Domain Driven Design App Structure part 2
In my previous post, I gave an overview of what an implementation of a Domain Driven Design Application might look like.
I will be running a C# project in parallel with my Practical Domain Driven Design Articles. The plan is to eventually provide a full project template that can be used either as a DDD reference project or as a starting point for a new application. You can find the SimpleDDD project on GitHub.
Kicking off SimpleDDD
If you have not read my previous post go do that first as this will give you some context.
Opening the project you will find an application folder with 4 projects inside. I have named these projects a bit different than in my previous post. Exact names for these layers are not important, they should just be named clearly.

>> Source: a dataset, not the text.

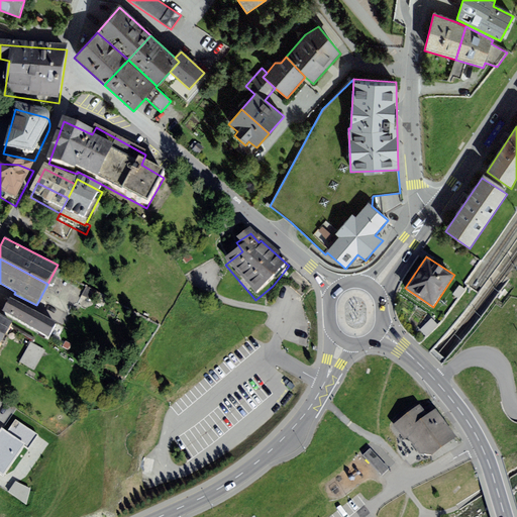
[(48,336),(57,322),(10,297),(2,311),(48,336)]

- This is our Domain/Model layer
- It can also be called Core if you like
- It depends on no other projects in our solution
- This is our Persistence Layer
- This layer will probably get renamed later to indicate the technology used. For example SimpleDDD.Data.EntityFramework
- It depends on SimpleDDD.Domain
- Our integration layer (duh)
- Depends on SimpleDDD.Domain
- This is our Application layer
- I have gone back and forth a few times on what this should be called. It is fine to call it Application or App or even AppBoundary. If you have a really big system it can even be named after your Bounded Context. I find that Api provides a nice naming convention. I prefer something like UserApi over UserApplicationService.
- It depends on all three other projects
- It is the project that will get used by consumers
You will see that I have not added any consuming projects like a console app. We will do so later on when we talk about boundaries, DI and object lifetimes.
I have also cleared out all unused references added by visual studio. This might seem a bit redundant but we want to maintain a clean, fast compiling solution, thus we will stick to good principles from the start.